Open brightzheng100 opened this issue 2 years ago • 0 comments

Two changes were made in this PR:

  • Fixed (or worked around) an issue in cgroups v2 enabled Docker, say in v20.10+, and maybe containerd;
  • Added (optional) "user" in machine spec.

Actually, there are some stories behind this PR. I recently changed my Macbook Pro from Intel to M1 chip and replaced Docker Desktop with Rancher Desktop.

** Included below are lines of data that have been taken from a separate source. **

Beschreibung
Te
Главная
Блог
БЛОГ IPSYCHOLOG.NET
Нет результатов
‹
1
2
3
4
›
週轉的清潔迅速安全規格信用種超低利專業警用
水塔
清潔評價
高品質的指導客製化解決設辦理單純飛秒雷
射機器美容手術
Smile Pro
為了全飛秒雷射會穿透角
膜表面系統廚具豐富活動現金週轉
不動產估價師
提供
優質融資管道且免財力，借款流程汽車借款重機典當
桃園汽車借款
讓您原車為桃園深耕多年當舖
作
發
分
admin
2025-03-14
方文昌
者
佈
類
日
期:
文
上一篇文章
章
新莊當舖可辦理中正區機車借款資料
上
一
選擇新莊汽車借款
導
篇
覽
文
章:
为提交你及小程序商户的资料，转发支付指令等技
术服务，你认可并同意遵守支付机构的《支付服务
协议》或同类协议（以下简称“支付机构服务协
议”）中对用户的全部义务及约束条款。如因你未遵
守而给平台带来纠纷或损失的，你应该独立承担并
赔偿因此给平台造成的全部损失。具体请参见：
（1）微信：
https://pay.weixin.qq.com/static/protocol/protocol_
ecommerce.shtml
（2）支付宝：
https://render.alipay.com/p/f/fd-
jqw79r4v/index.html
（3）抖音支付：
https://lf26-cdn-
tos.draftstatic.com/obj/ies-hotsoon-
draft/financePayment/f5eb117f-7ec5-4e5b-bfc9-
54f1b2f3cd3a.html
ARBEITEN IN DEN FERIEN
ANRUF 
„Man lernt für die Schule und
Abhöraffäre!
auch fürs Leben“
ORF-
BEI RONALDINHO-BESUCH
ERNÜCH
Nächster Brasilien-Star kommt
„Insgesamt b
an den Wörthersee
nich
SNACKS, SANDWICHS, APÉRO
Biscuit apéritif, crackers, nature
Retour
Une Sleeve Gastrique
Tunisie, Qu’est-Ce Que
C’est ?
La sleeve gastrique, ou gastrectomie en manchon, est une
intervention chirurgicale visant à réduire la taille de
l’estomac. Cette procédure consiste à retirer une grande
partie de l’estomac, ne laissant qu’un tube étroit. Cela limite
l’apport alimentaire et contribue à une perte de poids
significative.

When I was trying to run footloose again, it failed in footloose ssh command so I dug into the code and found 2 issues:

1. The systemd was broken so the sshd was not up and running.

This worried me as there might be a couple of possibilities:

  • We need to build very specific Docker images for Docker on Mac with M1 chip;
  • The systemd has issues running on Mac with M1 chip.

So I reached out with this issue reported: https://github.com/weaveworks/footloose/issues/274 But it turns out that it's because of cgroups compatibility related issue: My Docker is on v20.10.16 and cgroups should be on v2 already. Somebody had mentioned it here: https://github.com/systemd/systemd/issues/19245 The fix, or workaround, is very simple: remove the read-only /sys/fs/cgroup mount in the startup command which is hardcoded in cluster.go and it then works.

For those who want to continue the backward compatibility, they may need to define it explicitly in the machines[].spec.volumes. We may need to document it if there is a need.

2. The footloose ssh needs to specify the user explicitly.

The current code's logic is to get the "current user" of OS where footloose commands are run, which may not make sense in most of the cases. For example, in my Mac the default user is my name while the container might be using root. So specifying footloose ssh root@node might not be the best UX.

I raised it here: https://github.com/weaveworks/footloose/issues/276

What this PR provides is to extend a new (but optional) element, namely user, to specify the machine's user, if there is a need, and it defaults to the commonly used user root if nothing is set. So it has backward compatibility while offering more flexibility.